▶ TEXT EXTRACT
<<<<
Saturday, 26 April 2014

Wuthering Frights

Maybe you would like to read "The Ecclesall Witch Project"?  Obviously, I wrote it ages ago, and I only ever saw part of the Blair Witch thingy anyway. Col got a DVD and watched it.  I did watch a bit, but their getting lost in the trackless woods tied in to such a deep anxiety in me that I had to stop. Which helped to make me realise how wise the congregation is when it warns us not to watch such things.  I had to learn the hard way!

Everything we put in our mind makes connections in our brain. The Bible warns us to be careful what we allow ourselves to think about for that reason. The Maker of the brain knows its workings.

Anyway, as I had gone and watched the beginning of it, I couldn't help but muse about my 3 hapless sisters (the wuthering frights) trying to make their blockbuster movie, hampered by the fact that they don't have the same sort of forest in which to get their protagonists lost.  Its part of a series I wrote to amuse my sisters ages ago, when we used to have our regular writing sessions.  It ought to speak for itself, but as I am not Sue Knightspeare, I am going to have to say that the three sisters are always trying, and failing, to become famous. They have a brother, Branston, a swot who does his homework and keeps his room tidy. The sturdy Albert Cowlishaw is an admirer of the prettiest sister (I forget now which one she is - as I say, it was a long time ago), and the Count is a friend he brought back with him after a hiking trip to Transylvania. I wrote that trip up as a script many years ago, but seem to have lost it. They have an aunt, who has a wardrobe full of saris, and they live on the Wuthering Frights Council Estate, designed by their father, an architect.

The wardrobe full of saris sticks in my mind as, one day, the sisters hide in it, and find a mysterious world... where winter reigns.

So, lights go down, curtain goes up - and don't try this at home children:

by Me

In which we get lost in the dark fastness of Ecclesall Woods, the Entity has an encounter with Albert Cowlishaw, and many strange adventures befall us on the way.

“I’ve just been to see the Blair Witch Project sisters, I could spit!”  That was Ellis, crabby as usual.
>>>>
▶ SUPPLIED RECORDS
<<<<
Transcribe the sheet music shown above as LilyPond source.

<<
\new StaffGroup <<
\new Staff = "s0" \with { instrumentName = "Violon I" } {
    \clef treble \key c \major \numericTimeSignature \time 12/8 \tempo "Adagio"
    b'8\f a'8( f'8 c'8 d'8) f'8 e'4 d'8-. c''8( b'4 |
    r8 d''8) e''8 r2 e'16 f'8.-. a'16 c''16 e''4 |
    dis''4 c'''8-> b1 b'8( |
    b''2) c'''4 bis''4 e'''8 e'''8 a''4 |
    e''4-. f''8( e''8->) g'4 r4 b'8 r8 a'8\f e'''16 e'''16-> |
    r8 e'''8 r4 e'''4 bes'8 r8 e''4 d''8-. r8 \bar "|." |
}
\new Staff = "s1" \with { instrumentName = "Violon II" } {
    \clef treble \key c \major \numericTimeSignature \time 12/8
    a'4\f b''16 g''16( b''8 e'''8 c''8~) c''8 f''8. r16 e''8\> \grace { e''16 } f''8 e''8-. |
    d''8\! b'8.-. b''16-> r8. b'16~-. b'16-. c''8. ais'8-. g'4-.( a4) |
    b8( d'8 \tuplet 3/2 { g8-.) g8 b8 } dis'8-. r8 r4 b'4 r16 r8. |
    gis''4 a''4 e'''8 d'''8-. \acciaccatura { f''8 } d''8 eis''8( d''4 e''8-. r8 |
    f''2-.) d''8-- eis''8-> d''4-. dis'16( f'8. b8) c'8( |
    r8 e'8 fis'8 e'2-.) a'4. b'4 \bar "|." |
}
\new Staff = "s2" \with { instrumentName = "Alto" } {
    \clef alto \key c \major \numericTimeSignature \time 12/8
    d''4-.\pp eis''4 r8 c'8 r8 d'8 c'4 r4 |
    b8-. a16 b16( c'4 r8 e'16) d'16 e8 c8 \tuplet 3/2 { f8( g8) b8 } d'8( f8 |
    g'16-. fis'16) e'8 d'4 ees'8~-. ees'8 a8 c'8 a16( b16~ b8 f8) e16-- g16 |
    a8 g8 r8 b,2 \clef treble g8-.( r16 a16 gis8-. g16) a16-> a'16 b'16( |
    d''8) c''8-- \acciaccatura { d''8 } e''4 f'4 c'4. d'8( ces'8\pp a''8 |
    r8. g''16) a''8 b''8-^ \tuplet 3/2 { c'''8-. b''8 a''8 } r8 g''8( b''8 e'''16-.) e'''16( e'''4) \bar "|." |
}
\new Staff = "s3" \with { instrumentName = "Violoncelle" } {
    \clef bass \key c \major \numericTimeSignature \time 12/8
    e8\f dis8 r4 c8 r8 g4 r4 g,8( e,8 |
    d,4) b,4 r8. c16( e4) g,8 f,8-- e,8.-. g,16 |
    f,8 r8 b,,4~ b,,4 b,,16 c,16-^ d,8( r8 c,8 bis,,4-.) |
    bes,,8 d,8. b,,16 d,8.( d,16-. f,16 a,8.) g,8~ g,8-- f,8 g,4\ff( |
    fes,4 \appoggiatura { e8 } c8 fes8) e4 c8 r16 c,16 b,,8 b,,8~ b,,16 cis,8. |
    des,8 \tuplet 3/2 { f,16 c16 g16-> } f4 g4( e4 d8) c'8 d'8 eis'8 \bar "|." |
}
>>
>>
>>>>
<<<<
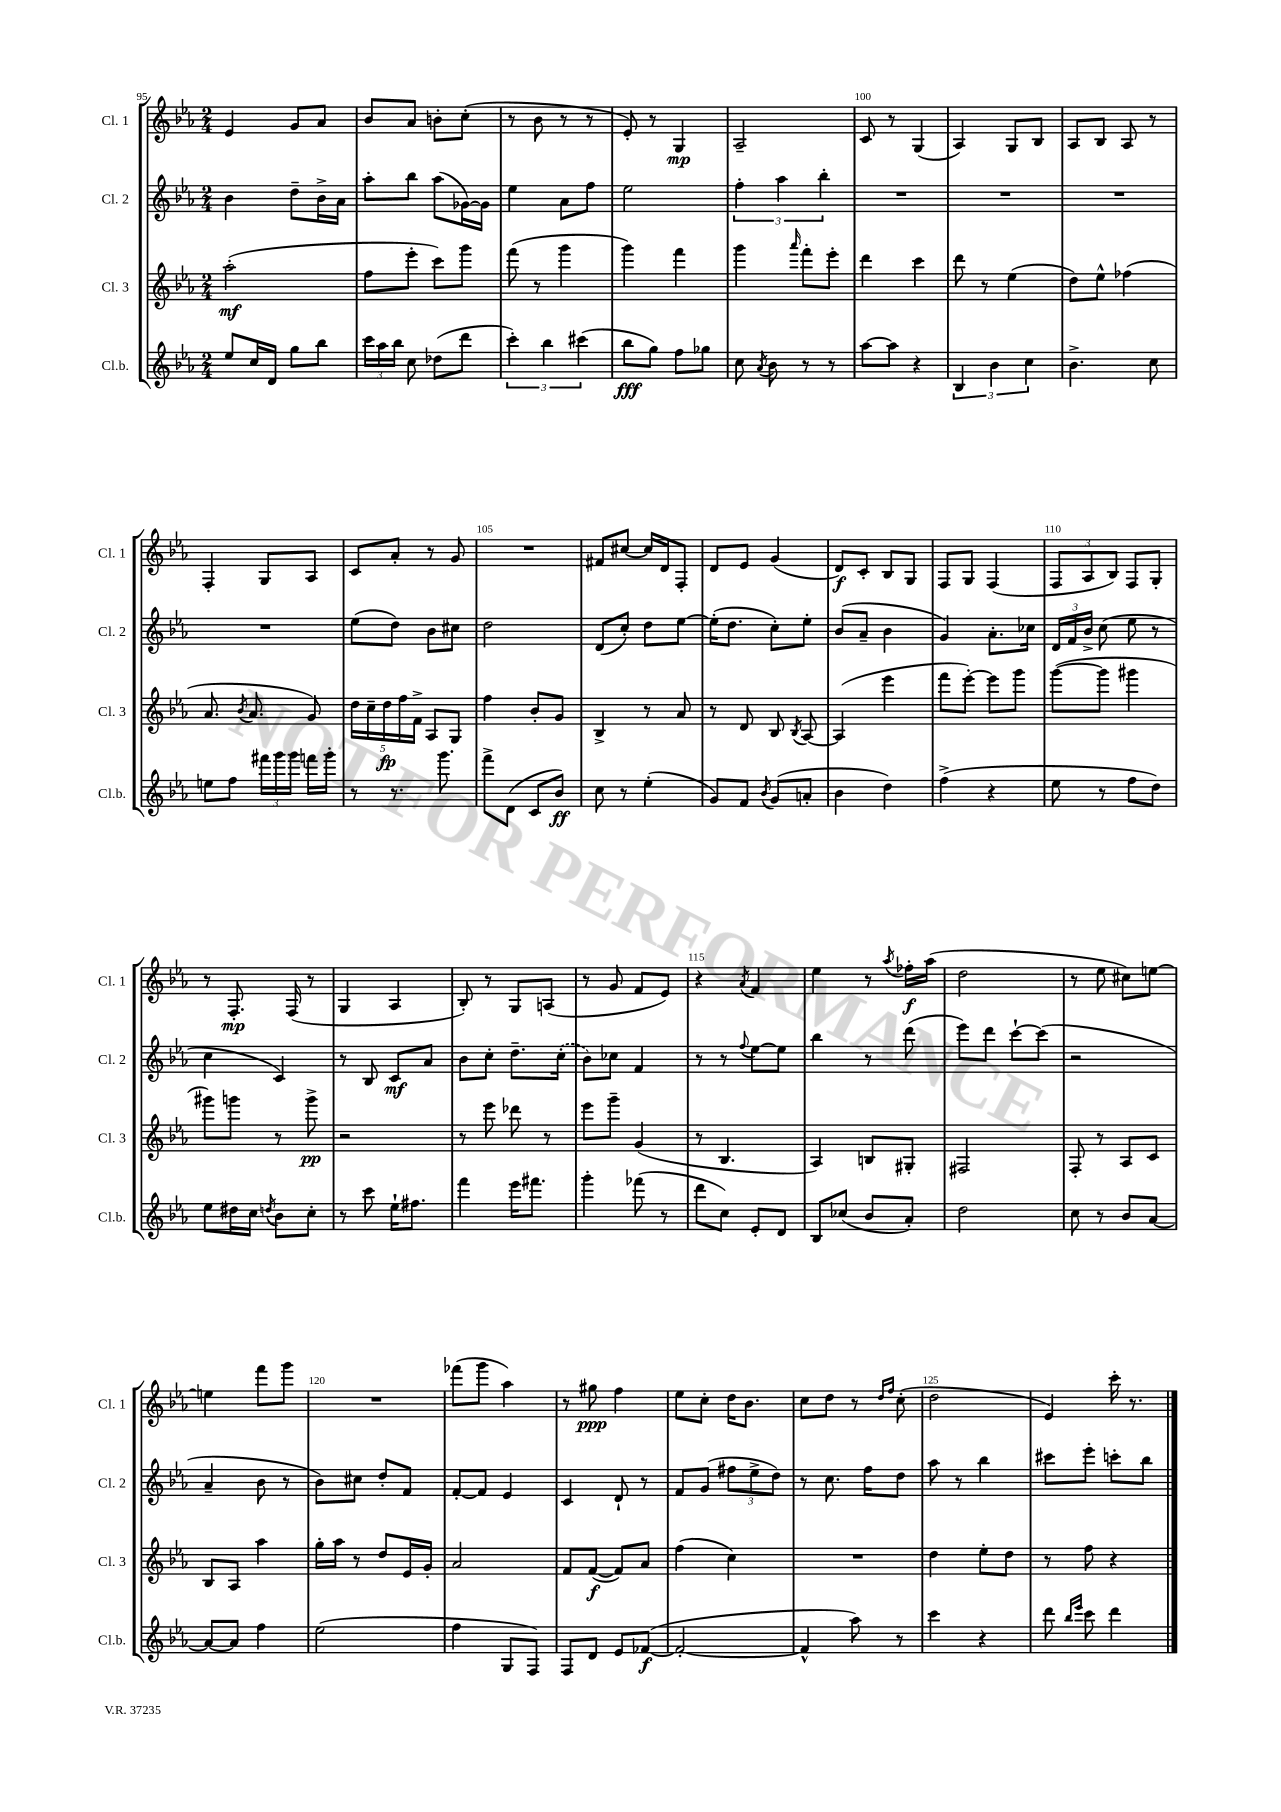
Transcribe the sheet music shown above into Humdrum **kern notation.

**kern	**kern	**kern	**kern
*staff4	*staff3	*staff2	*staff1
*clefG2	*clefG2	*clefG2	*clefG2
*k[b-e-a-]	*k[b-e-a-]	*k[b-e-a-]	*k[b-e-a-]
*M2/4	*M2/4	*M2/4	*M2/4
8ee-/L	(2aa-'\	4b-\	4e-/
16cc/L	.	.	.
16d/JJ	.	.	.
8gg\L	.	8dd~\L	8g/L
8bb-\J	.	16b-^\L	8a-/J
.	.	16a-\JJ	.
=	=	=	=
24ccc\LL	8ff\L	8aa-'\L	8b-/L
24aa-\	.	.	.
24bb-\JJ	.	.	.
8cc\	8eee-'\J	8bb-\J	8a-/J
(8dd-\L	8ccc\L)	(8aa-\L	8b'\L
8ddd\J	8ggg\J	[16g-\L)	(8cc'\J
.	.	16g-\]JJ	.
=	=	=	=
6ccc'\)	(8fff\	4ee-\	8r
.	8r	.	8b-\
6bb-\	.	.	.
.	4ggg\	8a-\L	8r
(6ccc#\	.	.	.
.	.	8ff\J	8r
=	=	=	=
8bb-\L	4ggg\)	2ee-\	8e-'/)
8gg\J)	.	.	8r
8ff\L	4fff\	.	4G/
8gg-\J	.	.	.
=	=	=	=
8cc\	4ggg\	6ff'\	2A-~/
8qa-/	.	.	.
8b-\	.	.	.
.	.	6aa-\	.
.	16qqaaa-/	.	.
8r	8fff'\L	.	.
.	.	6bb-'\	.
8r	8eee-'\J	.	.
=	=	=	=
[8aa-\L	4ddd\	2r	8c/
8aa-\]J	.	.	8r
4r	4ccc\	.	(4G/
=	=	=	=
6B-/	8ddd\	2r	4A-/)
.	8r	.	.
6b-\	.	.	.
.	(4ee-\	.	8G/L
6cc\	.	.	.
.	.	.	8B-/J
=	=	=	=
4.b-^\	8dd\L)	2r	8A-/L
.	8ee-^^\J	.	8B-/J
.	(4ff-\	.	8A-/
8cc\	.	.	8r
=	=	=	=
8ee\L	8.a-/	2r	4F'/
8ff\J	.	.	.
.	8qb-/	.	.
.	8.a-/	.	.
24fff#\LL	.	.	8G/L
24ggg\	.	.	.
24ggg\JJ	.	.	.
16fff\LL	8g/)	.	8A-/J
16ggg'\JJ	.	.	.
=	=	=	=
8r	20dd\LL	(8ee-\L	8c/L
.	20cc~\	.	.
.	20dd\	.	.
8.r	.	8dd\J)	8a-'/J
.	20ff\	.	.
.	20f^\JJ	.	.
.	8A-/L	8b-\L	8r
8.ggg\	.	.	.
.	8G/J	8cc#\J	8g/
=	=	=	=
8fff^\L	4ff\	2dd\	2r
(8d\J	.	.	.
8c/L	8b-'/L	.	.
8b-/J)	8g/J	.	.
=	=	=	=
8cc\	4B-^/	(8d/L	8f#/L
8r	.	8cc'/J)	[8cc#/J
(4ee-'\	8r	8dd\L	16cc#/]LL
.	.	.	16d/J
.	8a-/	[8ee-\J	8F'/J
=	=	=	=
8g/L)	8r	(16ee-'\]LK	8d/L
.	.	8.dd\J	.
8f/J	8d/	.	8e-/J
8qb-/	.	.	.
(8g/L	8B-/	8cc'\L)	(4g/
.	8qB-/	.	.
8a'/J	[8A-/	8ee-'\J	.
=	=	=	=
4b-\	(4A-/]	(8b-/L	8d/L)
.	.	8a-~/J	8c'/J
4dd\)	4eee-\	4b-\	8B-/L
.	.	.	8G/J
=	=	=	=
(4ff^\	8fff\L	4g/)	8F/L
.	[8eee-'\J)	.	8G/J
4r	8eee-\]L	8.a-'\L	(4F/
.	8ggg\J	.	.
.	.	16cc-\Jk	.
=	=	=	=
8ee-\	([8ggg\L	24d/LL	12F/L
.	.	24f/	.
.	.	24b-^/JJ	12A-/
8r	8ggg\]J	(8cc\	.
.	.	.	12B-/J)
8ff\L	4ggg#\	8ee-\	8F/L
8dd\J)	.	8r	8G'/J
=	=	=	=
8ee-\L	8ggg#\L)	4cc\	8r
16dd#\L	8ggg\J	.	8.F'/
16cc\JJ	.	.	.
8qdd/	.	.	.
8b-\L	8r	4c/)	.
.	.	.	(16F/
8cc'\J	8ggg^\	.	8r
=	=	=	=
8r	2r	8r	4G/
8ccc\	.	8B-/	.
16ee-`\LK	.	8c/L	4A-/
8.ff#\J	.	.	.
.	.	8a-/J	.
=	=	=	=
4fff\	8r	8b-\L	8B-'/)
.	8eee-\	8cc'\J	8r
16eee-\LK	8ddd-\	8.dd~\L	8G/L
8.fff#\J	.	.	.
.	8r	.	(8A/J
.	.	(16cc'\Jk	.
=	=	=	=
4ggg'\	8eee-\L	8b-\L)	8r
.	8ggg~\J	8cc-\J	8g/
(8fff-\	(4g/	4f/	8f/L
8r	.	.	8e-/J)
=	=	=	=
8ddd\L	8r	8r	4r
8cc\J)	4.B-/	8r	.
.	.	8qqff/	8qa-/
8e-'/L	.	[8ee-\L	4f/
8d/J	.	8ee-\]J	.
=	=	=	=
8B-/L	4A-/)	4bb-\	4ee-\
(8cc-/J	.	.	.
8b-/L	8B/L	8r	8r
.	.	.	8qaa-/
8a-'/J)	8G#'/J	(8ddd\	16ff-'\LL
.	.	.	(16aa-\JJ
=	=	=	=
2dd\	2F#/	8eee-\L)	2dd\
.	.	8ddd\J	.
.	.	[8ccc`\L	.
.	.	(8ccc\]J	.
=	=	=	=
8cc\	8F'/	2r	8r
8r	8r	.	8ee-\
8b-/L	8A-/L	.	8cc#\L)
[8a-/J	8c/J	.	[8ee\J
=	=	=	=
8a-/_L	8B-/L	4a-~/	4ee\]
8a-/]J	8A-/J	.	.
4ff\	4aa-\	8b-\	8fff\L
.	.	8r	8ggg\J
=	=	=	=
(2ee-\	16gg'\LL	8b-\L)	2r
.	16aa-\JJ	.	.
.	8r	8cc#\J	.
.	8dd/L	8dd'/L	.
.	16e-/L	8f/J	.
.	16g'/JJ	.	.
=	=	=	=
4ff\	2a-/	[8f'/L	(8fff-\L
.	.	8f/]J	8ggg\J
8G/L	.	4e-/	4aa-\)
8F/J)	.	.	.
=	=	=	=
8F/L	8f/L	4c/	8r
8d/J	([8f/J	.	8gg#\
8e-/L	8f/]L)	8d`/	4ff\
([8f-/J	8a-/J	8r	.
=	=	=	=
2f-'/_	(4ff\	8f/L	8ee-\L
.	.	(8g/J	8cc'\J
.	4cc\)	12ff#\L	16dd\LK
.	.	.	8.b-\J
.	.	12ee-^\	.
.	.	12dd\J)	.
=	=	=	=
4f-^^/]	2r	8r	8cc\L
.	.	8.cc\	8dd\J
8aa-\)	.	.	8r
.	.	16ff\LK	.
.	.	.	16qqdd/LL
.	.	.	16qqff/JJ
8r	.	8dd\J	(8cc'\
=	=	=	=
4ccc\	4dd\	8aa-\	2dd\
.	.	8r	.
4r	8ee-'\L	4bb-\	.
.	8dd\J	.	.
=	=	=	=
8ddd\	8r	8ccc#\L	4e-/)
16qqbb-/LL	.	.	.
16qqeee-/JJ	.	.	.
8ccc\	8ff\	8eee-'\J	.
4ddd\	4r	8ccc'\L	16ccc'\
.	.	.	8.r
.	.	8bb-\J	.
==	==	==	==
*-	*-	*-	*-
>>>>
▶ TASK INSTRUCTIONS
A) Say whether each statement agrees with the Wuthering Frights post, answering yes or no and quoting the deciding words from it.
(i) The writer watched the whole of the Blair Witch film.
(ii) Branston keeps his room tidy.
(iii) The sisters' father designed the council estate they live on.
B) Answer these from the Wuthering Frights post:
(i) Who got a DVD of the Blair Witch film?
(ii) Where did Albert Cowlishaw go on his hiking trip?
(iii) What is the aunt's wardrobe full of?
C) Carry on the Wuthering Frights post, picking up the story after Ellis's complaint.
The data has no connection to the Wuthering Frights post.

▶ RESPONSE LIST
A)
(i) No: "I only ever saw part of the Blair Witch thingy anyway."
(ii) Yes: "a swot who does his homework and keeps his room tidy."
(iii) Yes: "they live on the Wuthering Frights Council Estate, designed by their father, an architect."

B)
(i) Col
(ii) Transylvania
(iii) Saris

C)
“What is the matter, sister dear?”  I asked her sweetly, knowing it would annoy.

“What’s the matter??   Acton, that could have been us. It should have been us.  We should have had the success with that film.  Don’t you remember?  When we sent you, and Albert Cowlishaw and the Count into Ecclesall Woods, with those two hand-held cameras.”

“Yes, well I told you from the start it wouldn’t work if you sent the Count”

“Don’t talk with your mouth full Currer.   Anyway, IF you remember, Branston wouldn’t go.  He had his revision to do.  And the Count wouldn’t let Acton be alone with Albert.”

Do you know, if I had lived in the days of Barbara Cartland, men would have fought duels over me.  I could see I was going to get the blame here, and thought I should dump it firmly in the lap it belonged to.     “If Branston hadn’t been so hopeless, as usual, then it would have worked.  Albert and I did our bit.”

“Oh, yes, Acton.  You certainly did.  I heard all about it from the Evil Entity we hired.”

“That’s right. I remember now.  It was when the first branch of Evil Entities R Us opened up in Sheffield.  That’s what gave us the idea.”

“Currer, stop talking with your mouth full.”   That was Auntie, from the cellar.  She was busy changing the Count’s earth.

“Yes.  And it was more than an idea.  We had it all planned out.  You know, the first night in the tent, there would be vague sounds around them – disturbing, but subtle.  Just a hint of unease in an otherwise jolly party.   The second night they would awake to find all those sinister bunches of tied sticks round the campsite.    And the next morning they would wake up to find one of their party missing.   Then as night fell again – and by this time they were hopelessly lost in the dark fastness of the woods – they would hear the screams of the lost one, drawing them on to the sinister old ruined house.”

“It kind of worked out, Ellis.  We did manage to get lost.”

“Well, that’s one thing I hadn’t bargained for.  Not in Ecclesall woods.   I was trying and trying to find you ever since we got that call from the Entity after the first night.”

“Albert thought it were right mardy.”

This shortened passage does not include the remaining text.